*** Opening Provided passage ***

The answer also depends on what you consider the main benefits of the new approach. If you find that what it does for the bitAssets is the main benefit, why first wait on inferior version of bitAsset to take off before implementing the superior?
I think the point is that it's too risky at the moment to make such a change to Bitshares. And a new chain would be DOA (that means dead on arrival, tony). So right now we should concentrate on getting BitAssets moving in the right direction, taking liquidity measures that can be taken now, giving the entire system a chance to become more robust with a lively internal market for BTS, and a much more active DEX in general. Then we'll be in a better position to create your perfect peg and take BitAssets to the next level. You have to learn to crawl before you can learn to walk!
What you say does makes sense, but I'm still not sure I agree. I'm wrestling to settle on a balanced viewpoint for this...
Looking at it from another angle you could say, "Why learn to crawl if you want to fly?".
Part of me sees it this way:
- BitShares is still in it's infancy, learning the ways of the world. We can try new things, learn from experience and react by making changes in order to optimize the system for long term success. It is much easier to make changes to a foundation before it is built on. Once maturity is reached, changing the foundation can become infeasible. Compared with what it aims to become, BitShares is still tiny and new. Perhaps now is the only time we could get away with making a change like this.
I'd love to compare two alternative universes in the future - one with the change implemented and one without...
The other thing I'm trying to get my head around is whether or not we would be "allowed" to make the change. That is to say, does it break the agreement of what people have 'signed up for'?

*** Closing Provided passage ***

Tasks to perform:
a: Reproduce the BitShares discussion word for word from "The other thing" to "have 'signed up for'?".
b: Answer these questions on the BitShares discussion:
(i) What does "DOA" mean, according to the text?
(ii) What does the text say is much easier to change before it is built on?
(iii) Which two alternative universes would the writer love to compare in the future?
The data that comes next is separate material, unrelated to the BitShares discussion.

*** Opening Given records ***

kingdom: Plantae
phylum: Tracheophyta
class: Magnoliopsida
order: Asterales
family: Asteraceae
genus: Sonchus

*** Closing Given records ***

Answers to the tasks:
a:
The other thing I'm trying to get my head around is whether or not we would be "allowed" to make the change. That is to say, does it break the agreement of what people have 'signed up for'?

b:
(i) Dead on arrival.
(ii) A foundation.
(iii) One with the change implemented and one without.